REPUBLIKA.CO.ID,JAKARTA -- Sebagai orang yang dibesarkan dalam sebuah keluarga Katolik, Maryam Eustathiou merasa agamanya tidak mampu memenuhi apa yang dia harapkan. Kenangannya melayang ke suatu masa, berlatar sebuah gereja di hari Minggu dengan jamaah penuh sesak.
Maryam bertanya pada diri sendiri, “Apakah ini kebenaran sejati? Dapatkan simbol salib besar yang menjadikan orang berlutut dan membungkuk ini arti Tuhan yang sesungguhnya? Bagaimana mungkin imam yang mengenakan semua pakaian mewah itu menjadi esensi kesalehan, kerendahan hati, dan ketundukan pada Ilahi?”
Pada Onislam,net, Maryam bercerita merasakan ada sesuatu yang tidak beres. Fakta bahwa Yesus nebjadi Tuhan dalam agama Kristen, bukannya sebagai nabi, adalah sesuatu yang tidak dapat ia terima.
Kegelisahan itu terpendam hingga usia 18 tahun, ketika Maryam masuk universitas. Di sanalah ia menemukan cahaya terang yang selama ini ia rindukan. Maryam bertemu dengan banyak orang dari berbagai agama dan latar budaya berbeda.
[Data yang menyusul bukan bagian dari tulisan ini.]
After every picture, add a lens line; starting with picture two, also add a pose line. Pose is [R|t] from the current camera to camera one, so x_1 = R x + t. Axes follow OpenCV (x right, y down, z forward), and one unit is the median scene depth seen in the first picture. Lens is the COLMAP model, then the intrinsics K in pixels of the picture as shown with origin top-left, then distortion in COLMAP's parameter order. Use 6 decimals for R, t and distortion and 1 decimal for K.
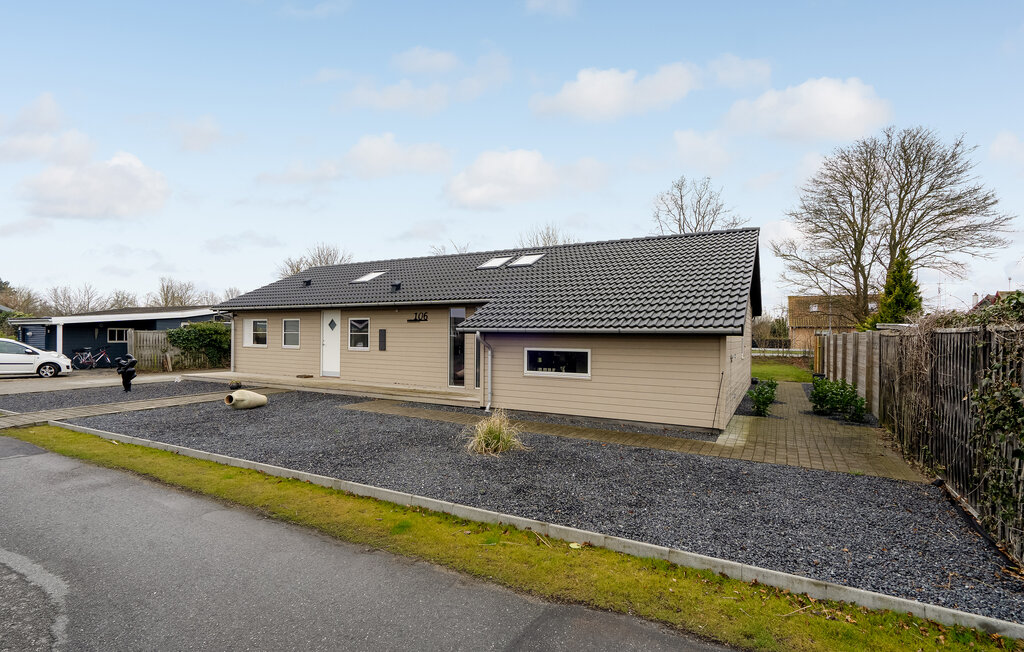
lens RADIAL K [[471.9, 0, 512.0], [0, 471.9, 326.0], [0, 0, 1]] dist [0.003903, 0.000962]
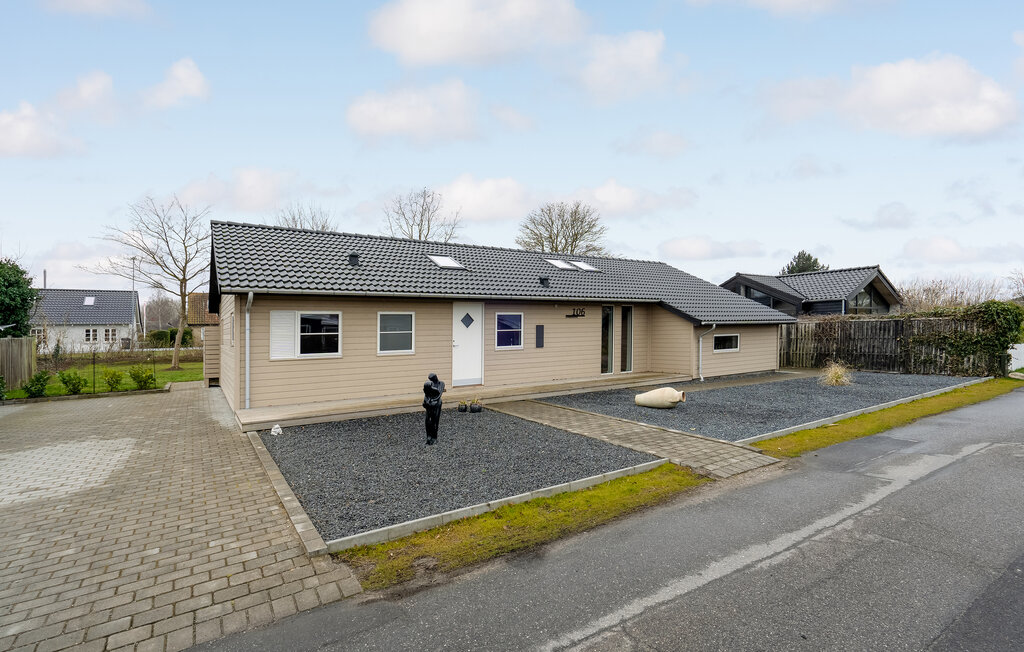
lens RADIAL K [[471.9, 0, 512.0], [0, 471.9, 326.0], [0, 0, 1]] dist [0.003903, 0.000962]
pose [[0.472309, -0.011496, 0.881358, -1.120720], [0.006768, 0.999933, 0.009416, -0.000387], [-0.881407, 0.001518, 0.472355, 0.595465]]
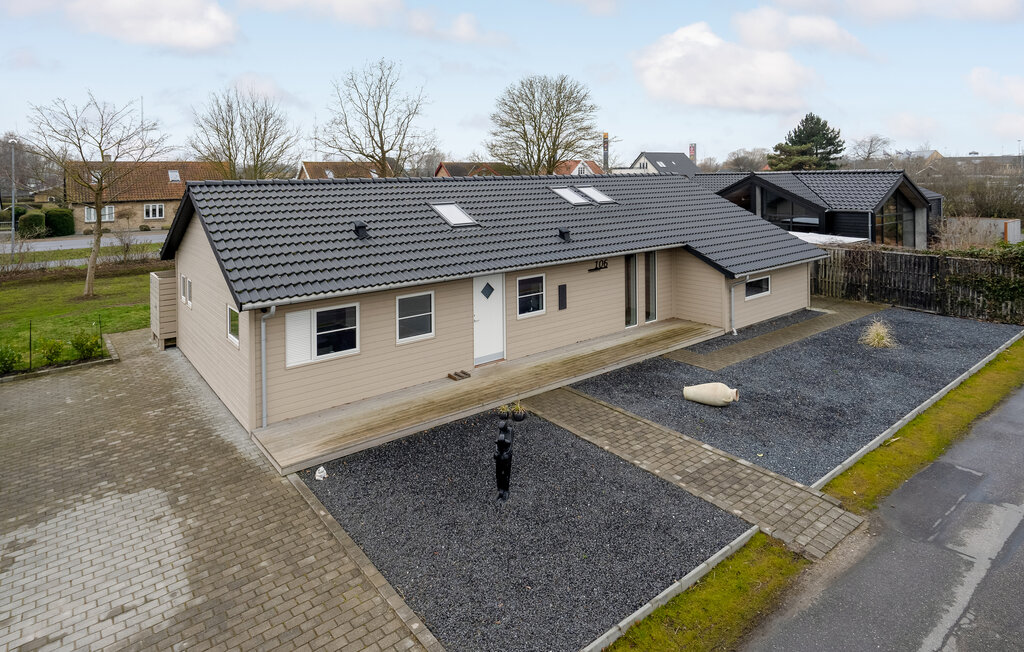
lens RADIAL K [[563.1, 0, 512.8], [0, 563.1, 191.4], [0, 0, 1]] dist [0.005012, 0.000706]
pose [[0.410227, -0.018952, 0.911786, -1.226208], [0.029540, 0.999536, 0.007486, -0.170672], [-0.911505, 0.023863, 0.410597, 0.649895]]
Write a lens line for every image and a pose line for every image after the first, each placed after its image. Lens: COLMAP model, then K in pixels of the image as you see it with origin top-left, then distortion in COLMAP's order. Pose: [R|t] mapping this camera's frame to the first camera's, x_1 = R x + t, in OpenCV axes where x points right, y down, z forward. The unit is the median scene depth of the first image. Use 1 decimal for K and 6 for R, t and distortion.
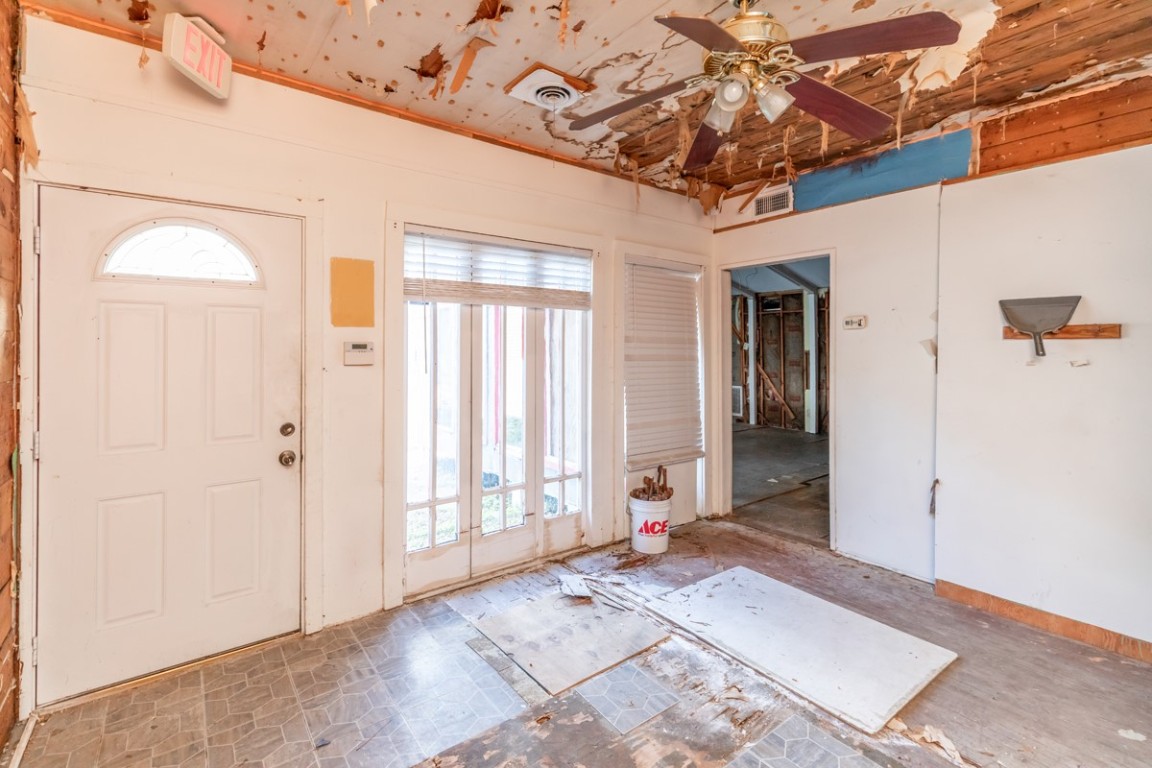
lens RADIAL K [[516.4, 0, 577.2], [0, 516.4, 339.9], [0, 0, 1]] dist [0.008231, -0.001071]
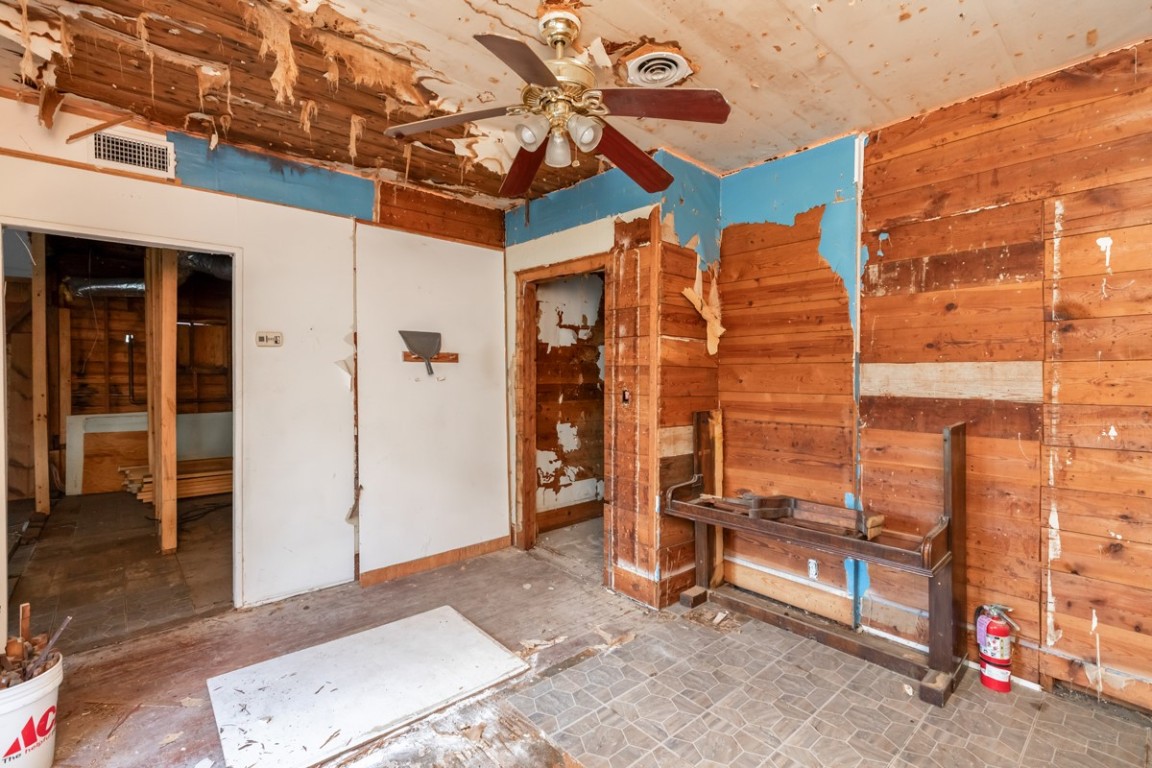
lens RADIAL K [[516.4, 0, 576.8], [0, 516.4, 376.0], [0, 0, 1]] dist [0.008231, -0.001071]
pose [[-0.059198, -0.011648, 0.998178, -0.537116], [-0.020562, 0.999734, 0.010447, 0.013084], [-0.998034, -0.019906, -0.059422, 0.727014]]
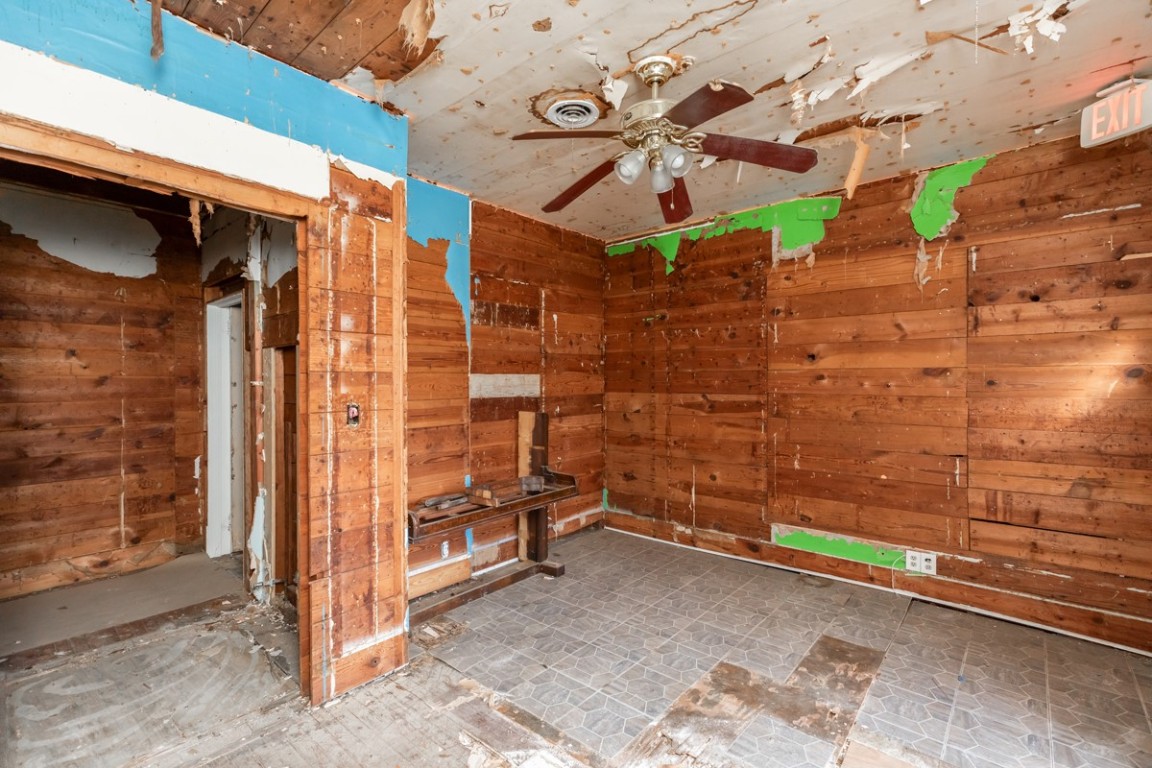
lens RADIAL K [[516.4, 0, 563.9], [0, 516.4, 382.3], [0, 0, 1]] dist [0.008231, -0.001071]
pose [[-0.983914, -0.001560, -0.178638, 0.528879], [0.001457, 0.999859, -0.016756, 0.033565], [0.178639, -0.016747, -0.983772, 1.515801]]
Perkenalan pertamanya dengan Islam terjalin melalui rekan-rekan Muslim dari berbagai Negara. Arab Saudi, Bahrain, Mesir, Pakistan, Turki, Italia, Inggris, dan lain-lain. Mereka datang pada waktu yang sangat tepat, saat Maryam tengah membutuhkan agama.
Suatu kali di tahun 2001, ia berkunjung ke rumah seorang teman dan melihat sebuah Alquran di antara deretan buku-buku. Alquran itu tertulis dalam bahasa Arab. Maryam tidak mengerti apa-apa. Tapi, temannya dengan tenang menjelaskan satu per satu.
Maryam merasa itu karunia besar. Proses peralihannya ke dalam Islam terjadi secara bertahap sejak itu.
Ia ingat suatu kali, ia pernah bertanya pada diri sendiri, “Apakah aku harus ke gereja hari ini? Mengapa aku harus pergi?” Ia merasa sudah tak percaya lagi dengan Yesus sebagai anak Allah. Maryam tak ingin pergi ke gereja hanya untuk menyenangkan orang tua atau keluarga.
Ia mulai membaca Alquran, mempelajari sirah Nabi, dan belajar shalat. Setelah mendapat banyak informasi tentang Islam, ia pun memutuskan untuk bersyahadat. Itu terjadi kira-kira setahun kemudian.
“Saya seolah datang ke dunia seperti anak yang baru lahir,” kata Maryam. Setelah bertahun-tahun berjalan dalam kegelapan, Allah berkenan memberi secercah cahaya yang membuatnya terbangun. Ia merasa lebih damai sebagai seorang individu.
Orang tuanya baru tahu tentang keislaman Maryam pada Ramadhan 2005. “Saya sengaja mengatakannya saat berada di dekat mereka, bukan saat di universitas. Saya ingin membuktikan saya tidak akan lari meninggalkan mereka,” tambah perempuan itu.
Awalnya, ibunya tidak begitu tenang mendengar kabar itu. Tapi, ayahnya bereaksi sangat baik dan menghargai pandangan Maryam. Ia bahkan bersedia turut membaca buku-buku Islam. Perlahan, ibunya pun menjadi lebih menerima.
Maryam kini telah lulus universitas dengan gelar master dan bekerja di sebuah perusahaan besar.